Visitors to Tate Modern are accustomed to unexpected experiences in its expansive Turbine Hall. They have relaxed under an simulated sun, slid down helter skelters, and observed automated sea creatures drifting through the air. Yet this marks the first time they will be venturing themselves in the complex nasal chambers of a reindeer. The newest creative installation for this immense space—designed by Native Sámi creator Máret Ánne Sara—welcomes visitors into a maze-like structure modeled after the expanded interior of a reindeer's nose airways. Upon entering, they can meander around or unwind on skins, listening on headphones to community leaders telling narratives and wisdom.

Why the Nose?

Why the nose? It may sound playful, but the installation celebrates a rarely recognized scientific wonder: researchers have discovered that in less than one second, the reindeer's nose can warm the incoming air it breathes in by 80°C, enabling the creature to thrive in inhospitable Arctic temperatures. Expanding the nose to bigger than a person, Sara explains, "produces a feeling of inferiority that you as a person are not in control over nature." Sara is a ex- journalist, children's author, and environmental activist, who comes from a herding family in northern Norway. "Possibly that generates the chance to shift your perspective or evoke some humility," she continues.

A Tribute to Traditional Ways

The winding structure is part of a components in Sara's engaging exhibition celebrating the traditions, understanding, and worldview of the Sámi, the continent's original inhabitants. Partially migratory, the Sámi number about 100,000 people spread across the Norwegian north, Finland, Sweden, and Russia's Kola Peninsula (an territory they call Sápmi). They've endured oppression, forced assimilation, and suppression of their language by all four countries. Through highlighting the reindeer, an creature at the core of the Sámi cosmology and founding narrative, the work also draws attention to the people's issues associated with the environmental emergency, land dispossession, and colonialism.

Symbolism in Elements

Along the long entrance ramp, there's a looming, eighty-five-foot structure of reindeer hides trapped by power and light cables. It represents a analogy for the political and economic systems restricting the Sámi.
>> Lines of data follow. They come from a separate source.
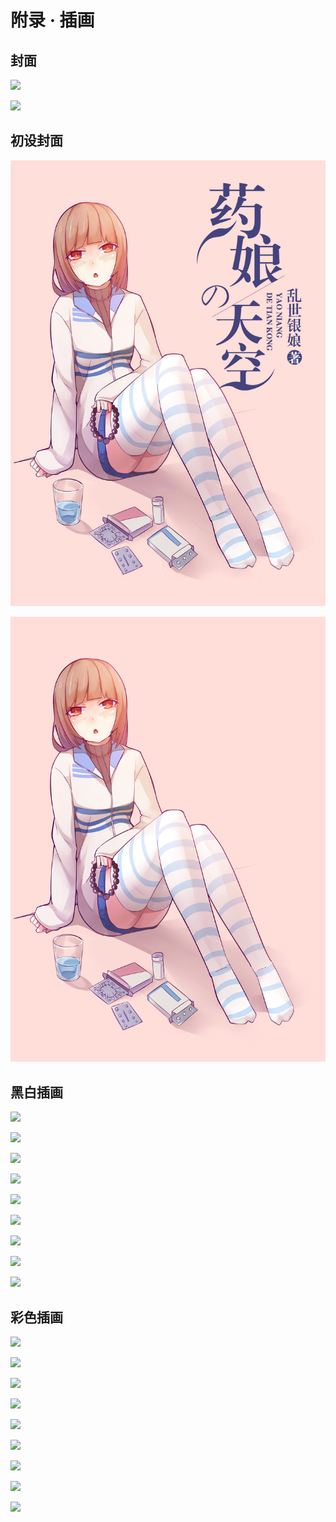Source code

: # 附录 · 插画

## 封面

![](images/cover.jpg)

![](images/cover-origin.png)

## 初设封面

![](images/cover-initial.jpg)

![](images/cover-origin-initial.jpg)

## 黑白插画

![](images/020.jpg)

![](images/unknown-01.jpg)

![](images/unknown-02.jpg)

![](images/unknown-03.jpg)

![](images/unknown-04.jpg)

![](images/unknown-05.jpg)

![](images/unknown-06.jpg)

![](images/unknown-07.jpg)

![](images/unknown-08.jpg)

## 彩色插画

![](images/020-color.jpg)

![](images/unknown-01-color.jpg)

![](images/unknown-02-color.jpg)

![](images/unknown-03-color.jpg)

![](images/unknown-04-color.jpg)

![](images/unknown-05-color.jpg)

![](images/unknown-06-color.jpg)

![](images/unknown-07-color.jpg)

![](images/unknown-08-color.jpg)
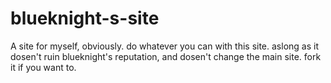 # blueknight-s-site
A site for myself, obviously.
do whatever you can with this site. aslong as it dosen't ruin blueknight's reputation, and dosen't change the main site. fork it if you want to.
Like an electrical tower, part heavenly staircase, this section of the exhibit, named Goavve-, points to the Sámi name for an extreme weather phenomenon, whereby thick sheets of ice appear as changing weather melt and refreeze the snow, encasing the reindeers' primary cold-season food, fungus. Goavvi is a result of global heating, which is happening up to four times faster in the Far North than in other regions.

Three years ago, I met with Sara in the Norwegian far north during a icy season and went with Sámi herders on their snowmobiles in chilly conditions as they transported carts of supplementary feed on to the exposed tundra to dispense manually. These animals crowded round us, digging the icy ground in futility for vegetative bits. This resource-intensive and demanding method is having a drastic impact on reindeer husbandry—and on the animals' natural survival. Yet the alternative is starvation. As these icy periods become routine, reindeer are perishing—a number from hunger, others drowning after plunging into water bodies through unstable frozen surfaces. To some extent, the installation is a memorial to them. "With the layering of components, in a way I'm introducing the condition to London," says Sara.

Diverging Perspectives

The sculpture also highlights the sharp contrast between the modern interpretation of power as a commodity to be utilized for economic benefit and existence and the Sámi outlook of energy as an innate essence in creatures, humans, and land. The gallery's history as a coal and oil power station is linked with this, as is what the Sámi view as environmental exploitation by Nordic countries. As they strive to be leaders for sustainable power, these states have disagreed with the Sámi over the development of wind energy projects, hydroelectric dams, and digging operations on their ancestral land; the Sámi argue their fundamental freedoms, incomes, and culture are threatened. "It's hard being such a limited population to stand your ground when the justifications are grounded in environmental protection," Sara comments. "Mining practices has appropriated the language of ecology, but nonetheless it's just striving to find more suitable ways to persist in habits of expenditure."

Family Conflicts

The artist and her family have personally disagreed with the Norwegian government over its increasingly stringent regulations on animal husbandry. In 2016, Sara's sibling initiated a sequence of ultimately unsuccessful lawsuits over the mandatory slaughter of his livestock, supposedly to stop overgrazing. To back him, Sara created a four-year collection of artworks named Pile O'Sápmi featuring a colossal screen of four hundred cranial remains, which was displayed at the 2017's event Documenta 14 and later acquired by the public gallery, where it is displayed in the entryway.

Art as Awareness

For numerous Indigenous people, art seems the only realm in which they can be understood by the global community. In 2022, Sara was {one of three|among a group of|

Lisa Anthony
Lisa Anthony

A seasoned gaming analyst with over a decade of experience in casino industry trends and slot machine mechanics.